Looking for a UX mentor

Hi UXers,

I have a few years of experience as a designer, but I want to work on my UX experience and knowledge. There are some areas that I’m quite comfortable with, but there are other areas that I really need to work on.

Any help would be more than welcomed.

Welcome to the community! If you want to let us know a little more about you head over to introduce yourself in the UX Stories section!
Where abouts are you located? and are you looking for a mentor that you can get together in person and chat with or is online alright as well?

Hey ginmau, welcome on board. :slight_smile:
You might find this article to be helpful read. There is a section on mentors.

Hawk mentioned our getting started article, which although you’re not a beginner does indeed contain sound advice on mentoring (there are loads more detail and steps to follow in the ebook).

A few highlights, off the top of my head:

• You should have multiple mentors. You will learn something different from each of them as they’ll each have different strengths and experiences
• You should build relationships with people you respect and trust, rather than putting out a call-out to randoms and hoping that someone will be a good fit. When you have a strong relationship with someone, you’ll not only be in a position to hit them up for advice/guidance, but there will also be networking opportunities that might arise from that contact. And you’re more likely to also be in a position to help them out, with contacts, skills or advice.
• You mentioned there are specific things you want a mentor for. You shouldn’t get too hung up on “I need this person to guide me on this topic”. The mentoring relationship needs to work both ways, and can be surprising in what you get from it. One of my mentors, who I respected as an interaction designer and was hoping would give me guidance on particular solutions when solving design problems, ended up being instrumental as someone who challenged me professionally, pushing me to pursue public speaking, go freelance, and instilled confidence in how I marketed myself and the goals I set. I wasn’t expecting that, but I’m eternally grateful that he did.

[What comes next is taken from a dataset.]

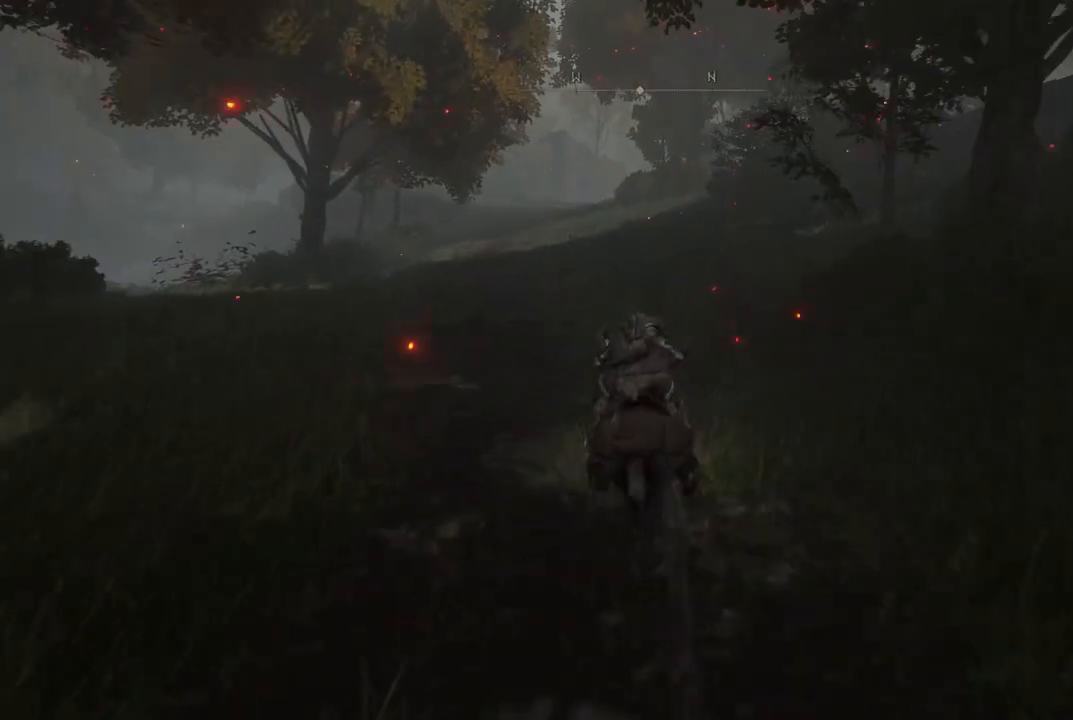
{"buttons": ["B"], "left_stick": "up", "right_stick": "center", "events": [[250, "B", "down"], [367, "B", "up"], [483, "B", "down"]]}
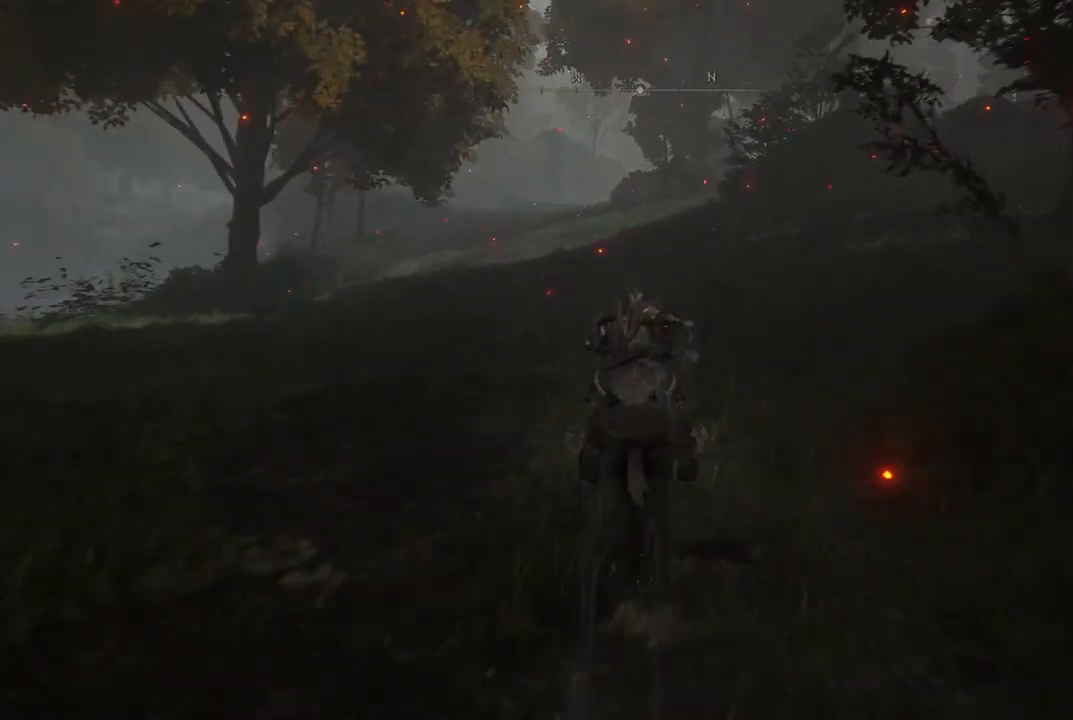
{"buttons": [], "left_stick": "up", "right_stick": "center", "events": [[100, "B", "up"]]}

This is very true. I have three and it is my former boss (from a very corporate environment) that is the one encourgaing me to go freelance and speak at conferences! Good mentors come from the most unexpected places and I tend to pick them up as I go. All three of my mentors have just come from existing relationships that I built because I thought they were cool people and I wanted to get to know them. The mentoring relationship just evolved on its own.

Thanks to all for the great feedback, thank goodness I signed up for the forum :slight_smile:

Since I decided I wanted to transition into UX, I’ve been living and breathing UX. I researched everything possible inlcuding the UX Mastery site and added a long list of them to my news reader. I also connected to people on twitter, signed up for the TNW Udemy bundle of 6 courses on UX. Wanting to network even further I’ve connected to UXers on Linked and then went on to create UXDiscuss to be able to discuss various aspects of UX.

I also started using UX processes in my day to day job and even steared my team to think more about UX as a whole and the results have been positive so far.

I do to a sense have a “digital” mentor through Rob Whiting (http://twitter.com/whitingx) who runs UXDiscuss with me and it’s been educational. I guess I’m now looking for more mentors to help me fill gaps especially in the area of User research and having a mentor I could get together with would be interesting.

Natalie Eustace - Will write my story. Digital or physical mentor, either would be welcomed
HAWK - Thanks!
mattymscg - Thanks for the run down. Gives me some great stuff think about
ASHM - I’ve managed to build some good relationships, but nowdays I seem to be mentoring juniors more than me being mentored myself. Most of mentoring is coming from online communities, people and sources.

Sounds like you’re doing everything you should be and then some - well done! :slight_smile:

I’m a user researcher! I do some design work but about 80% of my day job and all of my blogging for Optimal Workshop is user research based. Happy to answer any questions/ brainstorm etc here with you :slight_smile:

I definately feel like I’m doing a lot, but just need a little something to become a full fledged UXer.

Thanks so much for the offer! Any help or feedback would be incredible!

I’ve been told that in my portfolio/site I’m missing some of the more important explanations of my work. I’ve tried to make up for that by having a blog section as well as case studies… But how does one get experience working on user research when the company won’t let you near customers? :stuck_out_tongue:

I went through something similar. My workplace lets me talk to users but I work for a government department and I can’t share my work outside of the department! I got around it by blogging too! :slight_smile: And at the time I was using the Optimal Workshop suite of tools and I wrote a blog post on Treejack and I shared it with Optimal Workshop via Twitter because I really wanted to work with them and they loved it! A few days later they offered me the chance to guest write for them and six months later I am now one of their regular guest writers (that is not an oxymoron) :slight_smile: What that means is I get to do user research using their tools and then write about it, get published and I get paid. So it’s those pieces that go in my portfolio :slight_smile:

Can you share the link to your site with us?